- **Task goal**: Beginning with the line that contains "participate in all", transcribe every line through the end of the entries exactly as written, and reproduce nothing else.

- **Data under study**:
--- START ---

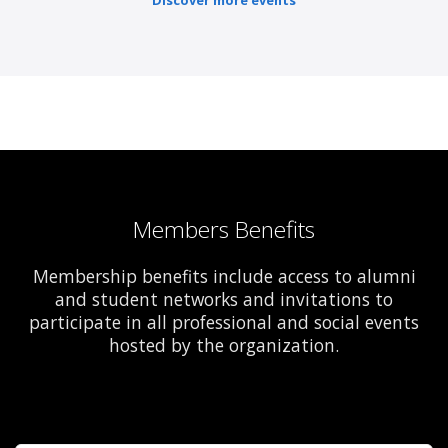
Discover more events
Members Benefits
Membership benefits include access to alumni
and student networks and invitations to
participate in all professional and social events
hosted by the organization.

--- END ---

- **Written response**:
participate in all professional and social events
hosted by the organization.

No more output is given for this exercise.